Ferrari team principal Mattia Binotto believes consideration needs to be taken whether Formula 1 teams should pay rivals for crash damage if their driver causes an incident.
The introduction of the $145m budget cap has left teams scrambling round to try and meet the limit, with larger outfits being hit harder by the new rules.
Red Bull recently called for the cost cap regulations to be altered following the repair damage it has been left with from the last two races.
Ferrari themselves were the victims of a costly first-lap crash, with driver Charles Leclerc taken out by Lance Stroll at Turn 1 in the Hungarian Grand Prix.
While Binotto felt a more lenient approach for car damage wasn’t necessarily the right solution, he argued teams should be forced to pay for other cars repairs if their own driver was blamed for causing an accident.
“I think there is value for discussions in the near future with the other team principals, FIA and F1,” said Binotto, as quoted by Motorsport.com.
“Obviously if you’re not guilty, having such damage in the budget cap is something which is even more of a consequence now.
“Should we add exemptions? I’m not sure that’s the solution. I think it may be very difficult to be policed.
“But I think that what we may consider is that if a driver is faulty, the team of the driver should pay at least to the other teams for the damages and repairs.

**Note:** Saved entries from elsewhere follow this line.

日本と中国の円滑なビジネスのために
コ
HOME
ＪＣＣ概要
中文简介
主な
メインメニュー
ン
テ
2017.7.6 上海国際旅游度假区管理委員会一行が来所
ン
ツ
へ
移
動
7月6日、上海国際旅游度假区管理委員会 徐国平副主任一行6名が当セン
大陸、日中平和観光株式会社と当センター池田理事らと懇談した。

That will make the drivers more responsible.”
Red Bull has been left with expensive crash repairs for a second consecutive race after both drivers were involved in a multi-car pile-up at the first corner.

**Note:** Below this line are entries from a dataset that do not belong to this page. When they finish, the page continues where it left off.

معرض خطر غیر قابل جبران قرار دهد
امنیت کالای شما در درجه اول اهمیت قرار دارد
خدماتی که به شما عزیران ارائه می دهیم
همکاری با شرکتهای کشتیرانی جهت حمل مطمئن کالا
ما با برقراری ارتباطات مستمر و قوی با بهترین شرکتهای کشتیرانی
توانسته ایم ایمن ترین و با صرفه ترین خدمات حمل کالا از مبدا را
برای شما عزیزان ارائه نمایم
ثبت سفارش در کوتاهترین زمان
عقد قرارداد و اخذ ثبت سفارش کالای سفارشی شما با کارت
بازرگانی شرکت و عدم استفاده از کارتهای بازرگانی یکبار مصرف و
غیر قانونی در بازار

Max Verstappen’s 51g impact at the British Grand Prix had already left the team with a $1.8m bill, but it now fears the recent damage could have severe consequences.

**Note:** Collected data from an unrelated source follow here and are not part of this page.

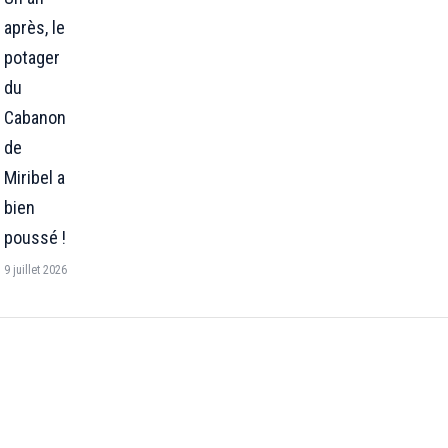
après, le
potager
du
Cabanon
de
Miribel a
bien
poussé !
9 juillet 2026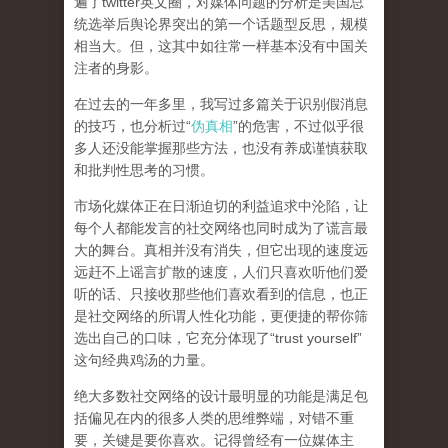
遍了twitter英文圈，对媒体问题的分析是美国总
统选举后舆论界突出的第一个话题型反思，规模
相当大。但，这其中如往常一样基本没有中国关
注者的身影。
在过去的一年多里，我写过多篇关于识别假消息
的技巧，也分析过“
伪真相
”的危害，不过似乎很
多人还没能掌握那些方法，也没有养成谨慎获取
和批判性思考的习惯。
市场化媒体正在日渐迫切的利益追求中沦陷，让
每个人都能发言的社交网络也同时成为了谎言最
大的舞台。真相并没有消失，但它出现的速度远
远赶不上谣言扩散的速度，人们只喜欢听他们爱
听的话、只接收那些他们喜欢看到的信息，也正
是社交网络的所谓人性化功能，更便捷的帮你筛
选出自己的口味，它充分体现了“trust yourself”
这句经典鸡汤的力量。
绝大多数社交网络的设计最明显的功能是满足包
括偏见在内的很多人类的思维弊端，对错不重
要，关键是要你喜欢。记得曾经有一位媒体主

Despite losing a bargeboard and sustaining damage to the floor, Verstappen came home in the points, but team-mate Sergio Perez retired from the opening-lap collision, which has left his Honda engine potentially unrepairable.
Red Bull team boss Christian Horner said the “brutal” nature of the budget cap needs addressing in order to prevent teams being penalised when not at fault for incidents.
“It’s brutal under the cost cap,” said Horner. “I think it re-affirms that when you have an incident that isn’t your fault, that we’re paying a significant price for that and that’s something that isn’t budgeted for.
“It is something that I think does need to be looked at in greater detail by the FIA.”